> [Text zur Analyse]:

10/01 Bundes-Verfassungsgesetz (B-VG);
40/01 Verwaltungsverfahren;
63/01 Beamten-Dienstrechtsgesetz;

Norm

AVG §13 Abs1;
AVG §16 Abs1;
AVG §16 Abs2;
AVG §37;
AVG §39 Abs2;
AVG §45 Abs2;
AVG §46;
AVG §47;
AVG §59 Abs1;
AVG §8 Abs1;
BDG 1979 §75;
B-VG Art130 Abs2;

Betreff

Der Verwaltungsgerichtshof hat durch den Vorsitzenden Senatspräsident Dr. Knell und die Hofräte Dr. Germ, Dr. Höß, Dr. Riedinger und Dr. Waldstätten als Richter, im Beisein des Schriftführers Mag. Leitner, über die Beschwerde des Mag. J in S, vertreten durch Dr. W, Rechtsanwalt in W, gegen den Bescheid des Bundesministers für Unterricht und Kunst vom 19. August 1993, Zl. 106.965/16-III/15/91, betreffend Gewährung eines Karenzurlaubes nach § 75 BDG 1979, zu Recht erkannt:

Spruch

Der angefochtene Bescheid wird wegen Rechtswidrigkeit infolge Verletzung von Verfahrensvorschriften aufgehoben.

Der Bund hat dem Beschwerdeführer Aufwendungen in der Höhe von S 12.770,-- binnen zwei Wochen bei sonstiger Exekution zu ersetzen.

> [Aufgabe 1]:
Schreib aus dem Text zur Analyse alles von „Der Verwaltungsgerichtshof hat“ bis hinunter zu „Exekution zu ersetzen.“ wortgetreu ab.
Die Datensätze haben mit dem Text zur Analyse nichts zu tun.

> [Bereitgestellte Datensätze]:
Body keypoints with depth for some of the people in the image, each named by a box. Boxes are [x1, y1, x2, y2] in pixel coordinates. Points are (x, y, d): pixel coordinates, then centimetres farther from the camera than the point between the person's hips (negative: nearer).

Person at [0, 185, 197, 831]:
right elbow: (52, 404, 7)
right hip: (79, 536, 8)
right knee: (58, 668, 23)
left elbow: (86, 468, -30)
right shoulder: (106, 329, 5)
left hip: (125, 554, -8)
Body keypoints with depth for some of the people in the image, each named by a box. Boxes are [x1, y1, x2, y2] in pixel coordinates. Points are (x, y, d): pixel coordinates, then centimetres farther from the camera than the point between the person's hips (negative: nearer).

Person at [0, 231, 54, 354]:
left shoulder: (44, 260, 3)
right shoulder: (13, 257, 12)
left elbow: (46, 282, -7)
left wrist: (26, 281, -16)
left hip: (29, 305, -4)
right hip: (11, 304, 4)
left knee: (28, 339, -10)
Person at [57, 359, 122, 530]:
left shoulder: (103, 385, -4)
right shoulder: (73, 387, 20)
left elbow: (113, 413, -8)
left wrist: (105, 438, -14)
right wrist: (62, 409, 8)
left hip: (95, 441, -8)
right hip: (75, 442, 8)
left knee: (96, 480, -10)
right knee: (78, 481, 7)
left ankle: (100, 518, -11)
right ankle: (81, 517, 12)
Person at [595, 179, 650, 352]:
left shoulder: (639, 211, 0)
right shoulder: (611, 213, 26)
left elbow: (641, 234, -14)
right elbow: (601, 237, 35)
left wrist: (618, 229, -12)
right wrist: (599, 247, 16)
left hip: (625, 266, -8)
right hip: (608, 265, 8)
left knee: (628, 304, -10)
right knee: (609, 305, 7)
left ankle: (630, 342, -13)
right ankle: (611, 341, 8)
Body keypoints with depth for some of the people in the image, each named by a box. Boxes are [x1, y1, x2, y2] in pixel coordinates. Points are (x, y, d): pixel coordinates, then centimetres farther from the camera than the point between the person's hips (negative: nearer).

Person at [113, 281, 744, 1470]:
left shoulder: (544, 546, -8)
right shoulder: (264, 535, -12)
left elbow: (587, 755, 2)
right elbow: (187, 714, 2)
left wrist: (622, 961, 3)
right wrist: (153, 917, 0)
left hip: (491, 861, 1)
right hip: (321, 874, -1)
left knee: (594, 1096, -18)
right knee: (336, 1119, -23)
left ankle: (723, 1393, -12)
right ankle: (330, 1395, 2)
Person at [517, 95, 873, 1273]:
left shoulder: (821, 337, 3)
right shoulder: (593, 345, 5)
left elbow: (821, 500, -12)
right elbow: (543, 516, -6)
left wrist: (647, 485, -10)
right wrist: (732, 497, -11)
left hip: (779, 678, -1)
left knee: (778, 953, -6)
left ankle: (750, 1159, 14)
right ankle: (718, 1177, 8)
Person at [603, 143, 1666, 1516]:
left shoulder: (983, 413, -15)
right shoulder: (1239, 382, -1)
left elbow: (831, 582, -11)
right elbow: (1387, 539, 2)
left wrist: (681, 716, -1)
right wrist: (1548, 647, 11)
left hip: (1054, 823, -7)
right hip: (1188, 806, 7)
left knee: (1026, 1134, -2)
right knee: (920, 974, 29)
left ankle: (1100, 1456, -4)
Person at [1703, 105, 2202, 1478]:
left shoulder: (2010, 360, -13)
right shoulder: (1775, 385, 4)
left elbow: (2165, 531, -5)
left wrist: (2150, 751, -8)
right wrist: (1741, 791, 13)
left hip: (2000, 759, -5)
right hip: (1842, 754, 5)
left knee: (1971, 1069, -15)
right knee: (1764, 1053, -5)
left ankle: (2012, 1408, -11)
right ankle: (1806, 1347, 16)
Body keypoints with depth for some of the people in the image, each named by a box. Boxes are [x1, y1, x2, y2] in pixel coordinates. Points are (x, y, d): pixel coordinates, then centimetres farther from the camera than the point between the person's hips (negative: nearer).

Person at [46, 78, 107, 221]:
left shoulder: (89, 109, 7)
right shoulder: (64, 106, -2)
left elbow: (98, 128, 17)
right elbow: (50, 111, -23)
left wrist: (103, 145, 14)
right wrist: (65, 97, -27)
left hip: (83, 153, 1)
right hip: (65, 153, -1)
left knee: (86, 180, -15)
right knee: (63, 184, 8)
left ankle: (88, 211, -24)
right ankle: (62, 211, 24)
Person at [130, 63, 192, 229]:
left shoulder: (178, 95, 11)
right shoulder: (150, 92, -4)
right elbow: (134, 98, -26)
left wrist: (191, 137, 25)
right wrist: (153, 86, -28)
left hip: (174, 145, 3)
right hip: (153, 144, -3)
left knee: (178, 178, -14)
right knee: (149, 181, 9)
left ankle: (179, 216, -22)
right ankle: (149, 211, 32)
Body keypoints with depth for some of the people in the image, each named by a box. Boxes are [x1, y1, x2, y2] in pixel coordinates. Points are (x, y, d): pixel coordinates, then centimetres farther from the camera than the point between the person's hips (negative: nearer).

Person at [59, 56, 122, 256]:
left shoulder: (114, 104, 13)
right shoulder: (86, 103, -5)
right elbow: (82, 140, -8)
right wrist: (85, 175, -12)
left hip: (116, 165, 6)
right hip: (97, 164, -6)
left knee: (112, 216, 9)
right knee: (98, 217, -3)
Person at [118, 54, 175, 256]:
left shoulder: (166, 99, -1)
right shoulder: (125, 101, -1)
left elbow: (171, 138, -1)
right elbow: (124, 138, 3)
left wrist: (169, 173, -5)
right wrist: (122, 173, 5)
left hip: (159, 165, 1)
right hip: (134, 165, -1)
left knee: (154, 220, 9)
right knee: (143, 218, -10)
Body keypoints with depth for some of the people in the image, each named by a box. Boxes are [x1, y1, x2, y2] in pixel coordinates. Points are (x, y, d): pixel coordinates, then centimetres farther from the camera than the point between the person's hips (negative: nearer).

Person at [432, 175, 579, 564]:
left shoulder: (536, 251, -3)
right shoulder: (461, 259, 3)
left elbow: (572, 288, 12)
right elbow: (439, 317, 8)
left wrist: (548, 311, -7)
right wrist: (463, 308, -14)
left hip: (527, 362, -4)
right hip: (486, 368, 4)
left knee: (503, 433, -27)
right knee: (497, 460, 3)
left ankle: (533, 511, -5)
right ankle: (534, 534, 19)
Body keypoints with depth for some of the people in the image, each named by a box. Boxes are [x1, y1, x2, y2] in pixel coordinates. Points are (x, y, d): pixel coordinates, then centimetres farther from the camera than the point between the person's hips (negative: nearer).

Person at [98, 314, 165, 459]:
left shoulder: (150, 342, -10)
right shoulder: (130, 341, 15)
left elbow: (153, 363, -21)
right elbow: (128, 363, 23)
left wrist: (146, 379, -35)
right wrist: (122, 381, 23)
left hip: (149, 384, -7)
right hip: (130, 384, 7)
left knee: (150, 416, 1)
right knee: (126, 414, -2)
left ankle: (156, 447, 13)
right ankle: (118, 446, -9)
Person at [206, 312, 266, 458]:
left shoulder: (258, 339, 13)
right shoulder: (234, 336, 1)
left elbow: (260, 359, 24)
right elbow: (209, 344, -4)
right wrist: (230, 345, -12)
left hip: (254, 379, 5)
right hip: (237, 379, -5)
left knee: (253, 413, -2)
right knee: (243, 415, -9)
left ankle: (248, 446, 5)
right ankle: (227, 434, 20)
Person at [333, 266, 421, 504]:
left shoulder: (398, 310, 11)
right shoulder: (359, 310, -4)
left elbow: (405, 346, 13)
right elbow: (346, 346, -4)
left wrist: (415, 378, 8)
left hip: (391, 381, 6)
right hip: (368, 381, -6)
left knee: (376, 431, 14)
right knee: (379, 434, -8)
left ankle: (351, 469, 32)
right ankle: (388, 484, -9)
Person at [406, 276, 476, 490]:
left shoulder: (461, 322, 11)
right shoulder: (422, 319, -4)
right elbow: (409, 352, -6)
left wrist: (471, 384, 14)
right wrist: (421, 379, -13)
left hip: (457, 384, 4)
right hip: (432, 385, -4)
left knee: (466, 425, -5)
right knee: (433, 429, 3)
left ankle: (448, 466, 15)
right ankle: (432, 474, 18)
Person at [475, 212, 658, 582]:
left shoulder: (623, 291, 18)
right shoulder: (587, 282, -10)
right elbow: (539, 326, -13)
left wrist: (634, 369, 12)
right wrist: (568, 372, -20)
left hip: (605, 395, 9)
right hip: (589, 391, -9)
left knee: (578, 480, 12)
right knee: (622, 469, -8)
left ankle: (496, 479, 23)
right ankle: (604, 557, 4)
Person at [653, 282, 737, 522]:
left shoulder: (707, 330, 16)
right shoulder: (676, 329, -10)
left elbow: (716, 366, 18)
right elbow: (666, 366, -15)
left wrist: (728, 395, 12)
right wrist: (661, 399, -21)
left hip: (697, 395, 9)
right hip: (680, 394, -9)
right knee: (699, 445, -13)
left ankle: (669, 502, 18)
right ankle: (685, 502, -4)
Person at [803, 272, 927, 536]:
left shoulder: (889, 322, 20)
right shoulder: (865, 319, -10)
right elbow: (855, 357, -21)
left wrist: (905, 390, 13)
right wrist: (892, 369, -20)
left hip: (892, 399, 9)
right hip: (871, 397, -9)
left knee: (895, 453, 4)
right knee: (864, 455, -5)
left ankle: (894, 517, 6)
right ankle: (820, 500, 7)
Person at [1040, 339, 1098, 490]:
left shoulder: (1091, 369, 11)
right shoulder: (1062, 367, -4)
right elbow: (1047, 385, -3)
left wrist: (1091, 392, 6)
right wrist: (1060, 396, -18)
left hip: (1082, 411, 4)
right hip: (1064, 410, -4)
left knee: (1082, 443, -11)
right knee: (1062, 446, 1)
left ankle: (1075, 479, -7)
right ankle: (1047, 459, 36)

> [Aufgabe 2]:
Gib in den Datensätzen alles von der Zeile mit „left hip: (83, 153, 1)“ bis hinunter zur Zeile mit „right knee: (143, 218, -10)“ aktualisiert wieder, wobei „knee“ durch „knee joint“ ersetzt wird. Alles andere bleibt unverändert, und nur diese Zeilen sollen ausgegeben werden.

> [Übungsergebnis 1]:
Der Verwaltungsgerichtshof hat durch den Vorsitzenden Senatspräsident Dr. Knell und die Hofräte Dr. Germ, Dr. Höß, Dr. Riedinger und Dr. Waldstätten als Richter, im Beisein des Schriftführers Mag. Leitner, über die Beschwerde des Mag. J in S, vertreten durch Dr. W, Rechtsanwalt in W, gegen den Bescheid des Bundesministers für Unterricht und Kunst vom 19. August 1993, Zl. 106.965/16-III/15/91, betreffend Gewährung eines Karenzurlaubes nach § 75 BDG 1979, zu Recht erkannt:

Spruch

Der angefochtene Bescheid wird wegen Rechtswidrigkeit infolge Verletzung von Verfahrensvorschriften aufgehoben.

Der Bund hat dem Beschwerdeführer Aufwendungen in der Höhe von S 12.770,-- binnen zwei Wochen bei sonstiger Exekution zu ersetzen.

> [Übungsergebnis 2]:
left hip: (83, 153, 1)
right hip: (65, 153, -1)
left knee joint: (86, 180, -15)
right knee joint: (63, 184, 8)
left ankle: (88, 211, -24)
right ankle: (62, 211, 24)
Person at [130, 63, 192, 229]:
left shoulder: (178, 95, 11)
right shoulder: (150, 92, -4)
right elbow: (134, 98, -26)
left wrist: (191, 137, 25)
right wrist: (153, 86, -28)
left hip: (174, 145, 3)
right hip: (153, 144, -3)
left knee joint: (178, 178, -14)
right knee joint: (149, 181, 9)
left ankle: (179, 216, -22)
right ankle: (149, 211, 32)
Body keypoints with depth for some of the people in the image, each named by a box. Boxes are [x1, y1, x2, y2] in pixel coordinates. Points are (x, y, d): pixel coordinates, then centimetres farther from the camera than the point between the person's hips (negative: nearer).

Person at [59, 56, 122, 256]:
left shoulder: (114, 104, 13)
right shoulder: (86, 103, -5)
right elbow: (82, 140, -8)
right wrist: (85, 175, -12)
left hip: (116, 165, 6)
right hip: (97, 164, -6)
left knee joint: (112, 216, 9)
right knee joint: (98, 217, -3)
Person at [118, 54, 175, 256]:
left shoulder: (166, 99, -1)
right shoulder: (125, 101, -1)
left elbow: (171, 138, -1)
right elbow: (124, 138, 3)
left wrist: (169, 173, -5)
right wrist: (122, 173, 5)
left hip: (159, 165, 1)
right hip: (134, 165, -1)
left knee joint: (154, 220, 9)
right knee joint: (143, 218, -10)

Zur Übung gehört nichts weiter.